An external audit has found that Kingston Council’s financial transaction records are not properly regulated, meaning that there is a high risk that some transactions are mismanaged or even fraudulent.
The Audit, Governance and Standards Committee convened in the Guildhall on 26 February to discuss the audit for the financial year 2023/24 provided by professional services network KPMG.
No wrongdoing was discovered, but KPMG’s audit highlighted areas of concern, the most critical area being the lack of regulation for journals.
KPMG’s report said: “There is no system-enforced segregation of duties in approving the journals posted by users. This creates a risk that fraudulent transactions posted and self-approved are undetected.
“There were also a number of journal entries for which there is only approval via email and no formal approval process.”
The council was recommended under “priority one” to review self-approved journal entries to ensure that they are appropriate and accurate.
The council said it had not done anything wrong, but that their processes needed to be strengthened.
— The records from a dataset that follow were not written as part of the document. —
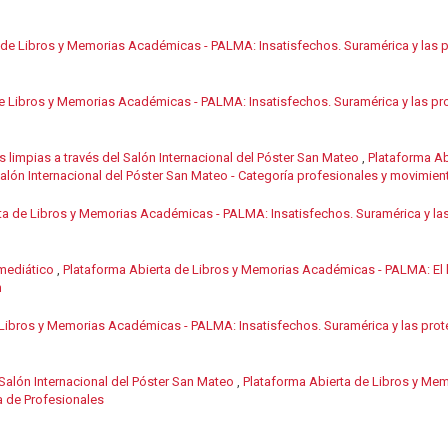
 de Libros y Memorias Académicas - PALMA: Insatisfechos. Suramérica y las p
e Libros y Memorias Académicas - PALMA: Insatisfechos. Suramérica y las pro
s limpias a través del Salón Internacional del Póster San Mateo
,
Plataforma A
 Salón Internacional del Póster San Mateo - Categoría profesionales y movimien
ta de Libros y Memorias Académicas - PALMA: Insatisfechos. Suramérica y las
 mediático
,
Plataforma Abierta de Libros y Memorias Académicas - PALMA: El h
n
 Libros y Memorias Académicas - PALMA: Insatisfechos. Suramérica y las prote
. Salón Internacional del Póster San Mateo
,
Plataforma Abierta de Libros y Mem
a de Profesionales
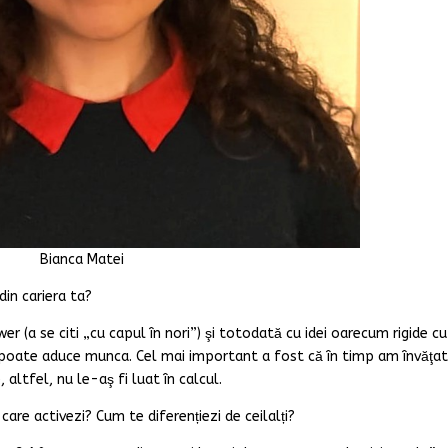
Bianca Matei
in cariera ta?
 (a se citi „cu capul în nori”) şi totodată cu idei oarecum rigide cu
i le poate aduce munca. Cel mai important a fost că în timp am învăţa
altfel, nu le-aş fi luat în calcul.
care activezi? Cum te diferențiezi de ceilalți?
Sue Cuerden, Kingston Council’s Executive Director of Corporate Services said: “Whilst the process could be improved, what they’re actually doing there isn’t an issue.
“The result of the journal is fine, it’s just how that authorisation process works. So have we actually got the evidence of who asked for it, which is more about the completeness of the information rather than if it is represented correctly in the accounts.”
Cuerden said that the council will now add additional steps to the authorisation process of journal entries, something that she claims was being discussed before the audit had made it apparent.
She added that the process changes, which include making it known who authorised the journal and who requested it, will mitigate the risk found in KPMG’s report. The changes will be followed by an internal audit to verify the new system.